The Nation's mantra -- "Profits before people and property rights before
human rights" -- is the anathema on the system that was formulated by Marx
and is now resurrected in Seattle. But how is it possible for any
sentient human being to have lived through the 20th century without
coming to understand that property rights are the basis of any
rights that human beings have ever been able to secure, and that far
from conflicting with human needs, profits are the only practical engine
ever devised that even half-succeeded in fulfilling them.

Such willful ignorance does not stem from lack of intelligence, but has
a deeper source in human desires that can only be satisfied by religious
faith. The socialist dream of achieving a kingdom of heaven on earth is
as old as Eden. "You shall be as God," was the serpent's fatal promise
then. It is the "Promethean" dream that Marx identified as his own and
that the Nation editors are intent to keep alive. It is the idea of
putting a human design on the impersonal structures of the social order
beginning with the economic market and extending to the constitutional order. In wishing this, socialists fail to
understand that a market that human beings cannot control and a political process they are bound to respect are the very disciplines that human beings require in order to be human.
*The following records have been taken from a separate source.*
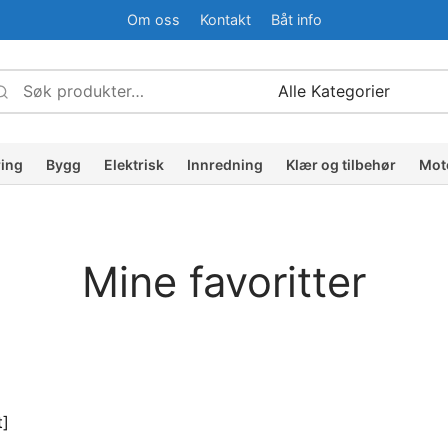
Om oss
Kontakt
Båt info
Søk
Narrow
etter:
by
ategory:
ring
Bygg
Elektrisk
Innredning
Klær og tilbehør
Mot
Mine favoritter
t]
Without such restraints and the limits they impose, humanity quickly
descends into the barbarism the 20th century has made us all too familiar
with, yet whose lessons -- as we go into the 21st -- the Nation and its
comrades have not learned.

In the end, is there anything really new under the sun, as far as the passions that inspire and the reasons that guide us are concerned? The Homeric epics,
which are the first literature of our civilization, were written three
millennia ago, yet they are inhabited by people whose emotions and
calculations are familiar today. The ideas of Plato and Aristotle, the
ethics of the religious founders who lived more than two millennia ago,
pretty much encompass the ideas, ethics and religious faiths we see
around us today.

Call this continuity "human nature." We are bounded by who we are and
what we can learn. In the matter of how we live and react, what we can
learn about ourselves is pretty well set by the real individuals who
connect with us, and by whom we are touched. One or
two, or at most three generations encompass this extended family of
flesh and blood contacts. A century or so will do it.

So that's my millennial question: Have we learned from the Marxist disaster of this century, or are we doomed to repeat it in the next?

By David Horowitz

David Horowitz is a conservative writer and activist.